INDUSTRIAL APPLICABILITY

The medium for stem cells according to the present invention, which contains at least one water-soluble polymer selected from carboxymethyl cellulose and polyvinylpyrrolidone in a basal medium necessary for culturing stem cells, exhibits a favorable proliferation performance while maintaining the differentiative ability of stem cells. Accordingly, use of the medium for stem cells enables more stable and more efficient culture of stem cells.

Claims

1.-7. (canceled)

8. A medium for stem cells, comprising at least one of carboxymethyl cellulose and polyvinylpyrrolidone as a water-soluble polymer, wherein

in the case that the medium contains carboxymethyl cellulose, a content of carboxymethyl cellulose in the medium is such that a final concentration thereof is 0.1 mg/mL to 0.5 mg/mL,

in the case that the medium contains polyvinylpyrrolidone, a content of polyvinylpyrrolidone in the medium is such that a final concentration thereof is 0.2 mg/mL to 0.6 mg/mL, and

the medium further comprises β-nicotinamide mononucleotide.

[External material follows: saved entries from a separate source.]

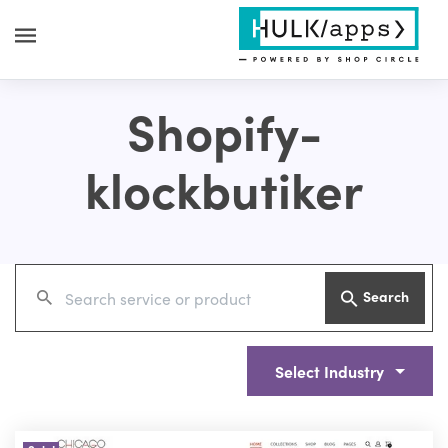
Shopify-
klockbutiker
Search
Select Industry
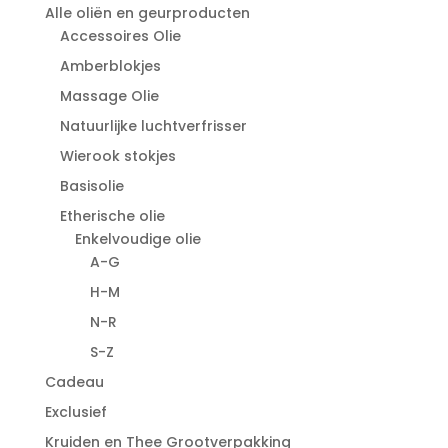
Alle oliën en geurproducten
Accessoires Olie
Amberblokjes
Massage Olie
Natuurlijke luchtverfrisser
Wierook stokjes
Basisolie
Etherische olie
Enkelvoudige olie
A-G
H-M
N-R
S-Z
Cadeau
Exclusief
Kruiden en Thee Grootverpakking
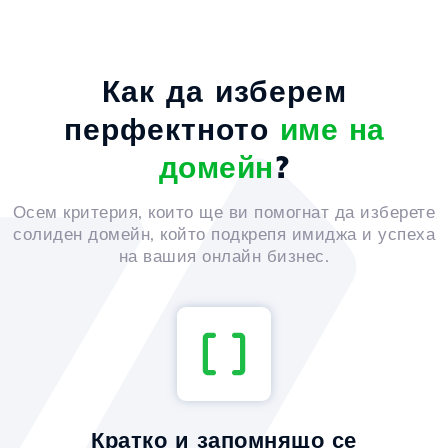
Как да изберем
перфектното
име на
домейн
?
Осем критерия, които ще ви помогнат да изберете
солиден домейн, който подкрепя имиджа и успеха
на вашия онлайн бизнес.
Кратко и запомнящо се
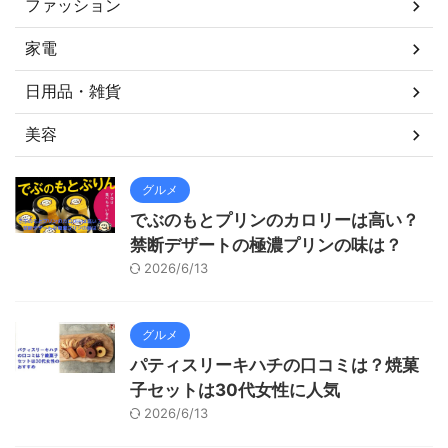
ファッション
家電
日用品・雑貨
美容
グルメ
でぶのもとプリンのカロリーは高い？
禁断デザートの極濃プリンの味は？
2026/6/13
グルメ
パティスリーキハチの口コミは？焼菓
子セットは30代女性に人気
2026/6/13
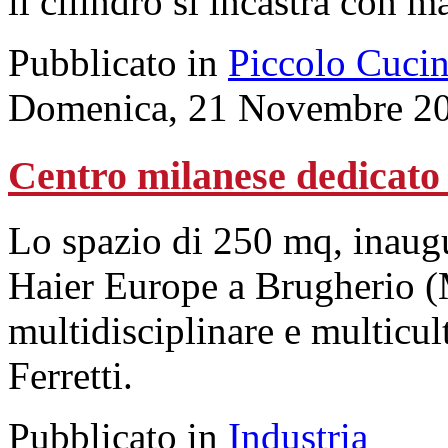
il cilindro si incastra con m
Pubblicato in
Piccolo Cuci
Domenica, 21 Novembre 20
Centro milanese dedicato 
Lo spazio di 250 mq, inaugu
Haier Europe a Brugherio (
multidisciplinare e multicul
Ferretti.
Pubblicato in
Industria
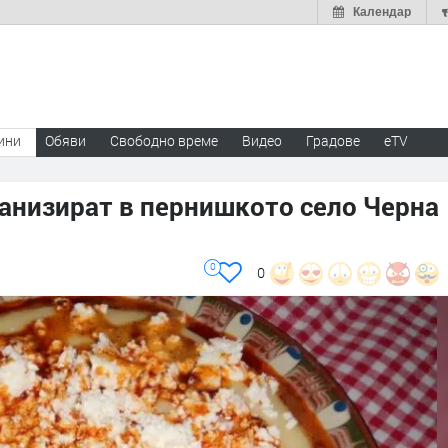
Календар
ини
Обяви
Свободно време
Видео
Градове
eTV
анизират в пернишкото село Черна
0
0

9. The medium for stem cells according to claim 8, wherein a content of recombinant albumin in the medium is such that a final concentration thereof is 0.05 to 1 mg/mL.

10. A method for culturing stem cells, comprising culturing stem cells in the medium for stem cells according to claim 8.

11. The medium for stem cells according to claim 8, being used for culturing mesenchymal stem cells.